Saved entries
━━━━━━━━━━━━━━━━━━━━

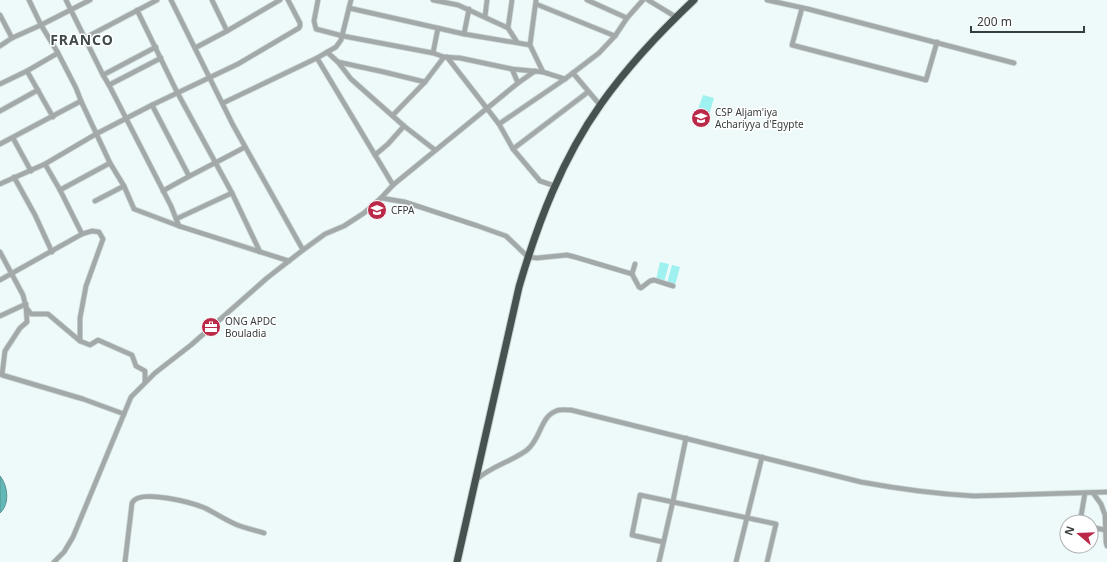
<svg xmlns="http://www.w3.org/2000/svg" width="1107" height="562" viewBox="0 0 1107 562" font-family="'Noto Sans',sans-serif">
<rect width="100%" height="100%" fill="#eefafa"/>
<!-- green -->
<g fill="#9ff1f0">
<polygon points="703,95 714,98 709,115 697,112"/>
<polygon points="660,262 669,264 664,282 656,280"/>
<polygon points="672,265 680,267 675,285 667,283"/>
</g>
<!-- water -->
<path fill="#62b8b7" stroke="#559392" d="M0,476C8,486 10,504 0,513Z"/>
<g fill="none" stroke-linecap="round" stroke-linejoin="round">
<!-- minor casing -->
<g stroke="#c9d4d4" stroke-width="6">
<g id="minor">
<polyline points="29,0 41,25 58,53 76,88 81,101 110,163 124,186 134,209 179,226 289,261"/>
<polyline points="66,0 103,75 109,85 171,206 179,226"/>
<polyline points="212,0 227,31"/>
<polyline points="318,0 314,21 316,29 343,36 433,53 444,57 460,58 512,69 543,72 565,79"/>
<polyline points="433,0 458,5 508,28"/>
<polyline points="512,0 508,28 517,42"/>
<polyline points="536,0 530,45 543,72"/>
<polyline points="587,0 627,18"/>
<polyline points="648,0 676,17"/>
<polyline points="767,0 808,9 1014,63"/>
<polyline points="536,4 615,36"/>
<polyline points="349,8 464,34 530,45"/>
<polyline points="802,8 792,45 926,80 937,42"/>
<polyline points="137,10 177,92 232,193 260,252"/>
<polyline points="0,15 12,38"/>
<polyline points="485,17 487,0"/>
<polyline points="464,34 469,9"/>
<polyline points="85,38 157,0"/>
<polyline points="0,46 12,38 41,25 90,0"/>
<polyline points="195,48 227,31 280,0"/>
<polyline points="327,52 338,62 351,79 404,126 435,150"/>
<polyline points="433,53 438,28"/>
<polyline points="447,57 499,124 513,149 588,92"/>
<polyline points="317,58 336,47 341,40 351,0"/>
<polyline points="338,62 384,72 425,82"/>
<polyline points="512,69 518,83"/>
<polyline points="27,71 53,117"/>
<polyline points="573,73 600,105"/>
<polyline points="103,75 156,47"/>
<polyline points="0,84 27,71 58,53"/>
<polyline points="109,85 161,58"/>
<polyline points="223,103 317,58 393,185"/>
<polyline points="152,105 189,176"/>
<polyline points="0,111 38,90"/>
<polyline points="393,115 425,82 444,57"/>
<polyline points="499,124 565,79 599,53 615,36 627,18 643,0"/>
<polyline points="13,138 31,171"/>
<polyline points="0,144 81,101"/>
<polyline points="513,149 540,181 555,186"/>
<polyline points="375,155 388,144 404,126"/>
<polyline points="45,164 60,190 82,234"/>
<polyline points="14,177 35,215 52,252"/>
<polyline points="0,184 45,164 96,134 152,105 238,64 299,28 300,26 300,23 288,0"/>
<polyline points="60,190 110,163"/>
<path d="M163,191C190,175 218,162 245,147"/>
<polyline points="381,198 405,202 478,226 506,236 528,257 537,258 567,255 575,257 632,274 639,287 641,288 650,281 654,280 673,286"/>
<polyline points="95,201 124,186"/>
<polyline points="176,219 232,193"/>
<polyline points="303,250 325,234 344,226 364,213 381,198 393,185 518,83 535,71"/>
<polyline points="0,252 23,295 26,307 31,314 48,314 80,341"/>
<polyline points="632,274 635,264"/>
<polyline points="0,280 82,234 92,231 99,232 103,239 86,286 80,318 80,341 90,345 98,340 132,355 136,366 145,371 145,382"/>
<polyline points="26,307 27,322 20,328 5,351 2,375 83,399 124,414"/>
<polyline points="0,316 26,304"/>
<path d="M476,480C491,466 511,462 527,450C541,439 540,417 556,411C560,409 567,410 571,410L861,482C899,489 936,494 974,496L1107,492"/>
<polyline points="1093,493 1101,504 1105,515 1106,542 1107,546"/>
<polyline points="1080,522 1085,493"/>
<polyline points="1091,527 1105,530"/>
<polyline points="663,542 632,535 640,495 776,524 767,562"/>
<polyline points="54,562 64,552 73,537 131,397 155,373 191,345 267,278 303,250 233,125 171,0"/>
<path d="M125,562L132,503C139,488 193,503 205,508C215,513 224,519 235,524C244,528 254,530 264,533"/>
<polyline points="659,562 673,501 686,438"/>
<polyline points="736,562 762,457"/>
</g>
</g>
<!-- highway casing -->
<g stroke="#c9d4d4" stroke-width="9">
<path id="highway" d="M457,562L519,287C538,222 562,159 601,104C628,66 660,32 694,0"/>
</g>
<!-- minor -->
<use href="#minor" stroke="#a3a8a8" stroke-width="4.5"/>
<!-- highway -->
<use href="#highway" stroke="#475150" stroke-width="7"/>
</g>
<!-- icons -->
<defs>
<g id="school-disc" transform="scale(1)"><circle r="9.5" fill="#ba2948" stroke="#fff"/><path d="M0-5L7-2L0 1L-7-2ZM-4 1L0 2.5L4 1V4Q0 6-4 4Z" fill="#fff"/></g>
<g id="office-disc" transform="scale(1)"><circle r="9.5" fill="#ba2948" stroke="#fff"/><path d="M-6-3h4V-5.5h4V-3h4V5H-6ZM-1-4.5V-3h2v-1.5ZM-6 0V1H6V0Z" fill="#fff"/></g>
</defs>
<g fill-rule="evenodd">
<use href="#school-disc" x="701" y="118"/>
<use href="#school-disc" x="377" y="210"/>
<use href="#office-disc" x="211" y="327"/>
</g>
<g text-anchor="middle" stroke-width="3" stroke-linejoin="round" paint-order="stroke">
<!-- poi labels -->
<g font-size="10" fill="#373c3c" stroke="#fff" text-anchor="start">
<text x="715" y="116">CSP Aljam'iya<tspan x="715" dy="12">Achariyya d'Egypte</tspan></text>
<text x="391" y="214">CFPA</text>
<text x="225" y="325">ONG APDC<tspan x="225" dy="12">Bouladia</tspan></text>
</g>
<!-- district labels -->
<g font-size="14" font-weight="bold" letter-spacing="1" fill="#404a4a" stroke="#fff">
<text x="82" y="45">FRANCO</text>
</g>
</g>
<!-- north arrow -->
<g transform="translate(1079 534) rotate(289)"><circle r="19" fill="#ffffff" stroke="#afb1b1"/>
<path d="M0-3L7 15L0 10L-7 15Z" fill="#ba2948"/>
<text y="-6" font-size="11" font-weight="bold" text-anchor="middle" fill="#373c3c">N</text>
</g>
<!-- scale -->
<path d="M971 26v6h113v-6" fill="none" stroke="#373c3c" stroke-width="2"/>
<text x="977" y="26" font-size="12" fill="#373c3c" stroke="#ffffff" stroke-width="3" paint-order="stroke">200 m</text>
</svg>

━━━━━━━━━━━━━━━━━━━━

TASK TO CARRY OUT: Write all the entries again word for word, minus the pictures.

EXPECTED ANSWER:
<svg xmlns="http://www.w3.org/2000/svg" width="1107" height="562" viewBox="0 0 1107 562" font-family="'Noto Sans',sans-serif">
<rect width="100%" height="100%" fill="#eefafa"/>
<!-- green -->
<g fill="#9ff1f0">
<polygon points="703,95 714,98 709,115 697,112"/>
<polygon points="660,262 669,264 664,282 656,280"/>
<polygon points="672,265 680,267 675,285 667,283"/>
</g>
<!-- water -->
<path fill="#62b8b7" stroke="#559392" d="M0,476C8,486 10,504 0,513Z"/>
<g fill="none" stroke-linecap="round" stroke-linejoin="round">
<!-- minor casing -->
<g stroke="#c9d4d4" stroke-width="6">
<g id="minor">
<polyline points="29,0 41,25 58,53 76,88 81,101 110,163 124,186 134,209 179,226 289,261"/>
<polyline points="66,0 103,75 109,85 171,206 179,226"/>
<polyline points="212,0 227,31"/>
<polyline points="318,0 314,21 316,29 343,36 433,53 444,57 460,58 512,69 543,72 565,79"/>
<polyline points="433,0 458,5 508,28"/>
<polyline points="512,0 508,28 517,42"/>
<polyline points="536,0 530,45 543,72"/>
<polyline points="587,0 627,18"/>
<polyline points="648,0 676,17"/>
<polyline points="767,0 808,9 1014,63"/>
<polyline points="536,4 615,36"/>
<polyline points="349,8 464,34 530,45"/>
<polyline points="802,8 792,45 926,80 937,42"/>
<polyline points="137,10 177,92 232,193 260,252"/>
<polyline points="0,15 12,38"/>
<polyline points="485,17 487,0"/>
<polyline points="464,34 469,9"/>
<polyline points="85,38 157,0"/>
<polyline points="0,46 12,38 41,25 90,0"/>
<polyline points="195,48 227,31 280,0"/>
<polyline points="327,52 338,62 351,79 404,126 435,150"/>
<polyline points="433,53 438,28"/>
<polyline points="447,57 499,124 513,149 588,92"/>
<polyline points="317,58 336,47 341,40 351,0"/>
<polyline points="338,62 384,72 425,82"/>
<polyline points="512,69 518,83"/>
<polyline points="27,71 53,117"/>
<polyline points="573,73 600,105"/>
<polyline points="103,75 156,47"/>
<polyline points="0,84 27,71 58,53"/>
<polyline points="109,85 161,58"/>
<polyline points="223,103 317,58 393,185"/>
<polyline points="152,105 189,176"/>
<polyline points="0,111 38,90"/>
<polyline points="393,115 425,82 444,57"/>
<polyline points="499,124 565,79 599,53 615,36 627,18 643,0"/>
<polyline points="13,138 31,171"/>
<polyline points="0,144 81,101"/>
<polyline points="513,149 540,181 555,186"/>
<polyline points="375,155 388,144 404,126"/>
<polyline points="45,164 60,190 82,234"/>
<polyline points="14,177 35,215 52,252"/>
<polyline points="0,184 45,164 96,134 152,105 238,64 299,28 300,26 300,23 288,0"/>
<polyline points="60,190 110,163"/>
<path d="M163,191C190,175 218,162 245,147"/>
<polyline points="381,198 405,202 478,226 506,236 528,257 537,258 567,255 575,257 632,274 639,287 641,288 650,281 654,280 673,286"/>
<polyline points="95,201 124,186"/>
<polyline points="176,219 232,193"/>
<polyline points="303,250 325,234 344,226 364,213 381,198 393,185 518,83 535,71"/>
<polyline points="0,252 23,295 26,307 31,314 48,314 80,341"/>
<polyline points="632,274 635,264"/>
<polyline points="0,280 82,234 92,231 99,232 103,239 86,286 80,318 80,341 90,345 98,340 132,355 136,366 145,371 145,382"/>
<polyline points="26,307 27,322 20,328 5,351 2,375 83,399 124,414"/>
<polyline points="0,316 26,304"/>
<path d="M476,480C491,466 511,462 527,450C541,439 540,417 556,411C560,409 567,410 571,410L861,482C899,489 936,494 974,496L1107,492"/>
<polyline points="1093,493 1101,504 1105,515 1106,542 1107,546"/>
<polyline points="1080,522 1085,493"/>
<polyline points="1091,527 1105,530"/>
<polyline points="663,542 632,535 640,495 776,524 767,562"/>
<polyline points="54,562 64,552 73,537 131,397 155,373 191,345 267,278 303,250 233,125 171,0"/>
<path d="M125,562L132,503C139,488 193,503 205,508C215,513 224,519 235,524C244,528 254,530 264,533"/>
<polyline points="659,562 673,501 686,438"/>
<polyline points="736,562 762,457"/>
</g>
</g>
<!-- highway casing -->
<g stroke="#c9d4d4" stroke-width="9">
<path id="highway" d="M457,562L519,287C538,222 562,159 601,104C628,66 660,32 694,0"/>
</g>
<!-- minor -->
<use href="#minor" stroke="#a3a8a8" stroke-width="4.5"/>
<!-- highway -->
<use href="#highway" stroke="#475150" stroke-width="7"/>
</g>
<!-- icons -->
<defs>
<g id="school-disc" transform="scale(1)"><circle r="9.5" fill="#ba2948" stroke="#fff"/><path d="M0-5L7-2L0 1L-7-2ZM-4 1L0 2.5L4 1V4Q0 6-4 4Z" fill="#fff"/></g>
<g id="office-disc" transform="scale(1)"><circle r="9.5" fill="#ba2948" stroke="#fff"/><path d="M-6-3h4V-5.5h4V-3h4V5H-6ZM-1-4.5V-3h2v-1.5ZM-6 0V1H6V0Z" fill="#fff"/></g>
</defs>
<g fill-rule="evenodd">
<use href="#school-disc" x="701" y="118"/>
<use href="#school-disc" x="377" y="210"/>
<use href="#office-disc" x="211" y="327"/>
</g>
<g text-anchor="middle" stroke-width="3" stroke-linejoin="round" paint-order="stroke">
<!-- poi labels -->
<g font-size="10" fill="#373c3c" stroke="#fff" text-anchor="start">
<text x="715" y="116">CSP Aljam'iya<tspan x="715" dy="12">Achariyya d'Egypte</tspan></text>
<text x="391" y="214">CFPA</text>
<text x="225" y="325">ONG APDC<tspan x="225" dy="12">Bouladia</tspan></text>
</g>
<!-- district labels -->
<g font-size="14" font-weight="bold" letter-spacing="1" fill="#404a4a" stroke="#fff">
<text x="82" y="45">FRANCO</text>
</g>
</g>
<!-- north arrow -->
<g transform="translate(1079 534) rotate(289)"><circle r="19" fill="#ffffff" stroke="#afb1b1"/>
<path d="M0-3L7 15L0 10L-7 15Z" fill="#ba2948"/>
<text y="-6" font-size="11" font-weight="bold" text-anchor="middle" fill="#373c3c">N</text>
</g>
<!-- scale -->
<path d="M971 26v6h113v-6" fill="none" stroke="#373c3c" stroke-width="2"/>
<text x="977" y="26" font-size="12" fill="#373c3c" stroke="#ffffff" stroke-width="3" paint-order="stroke">200 m</text>
</svg>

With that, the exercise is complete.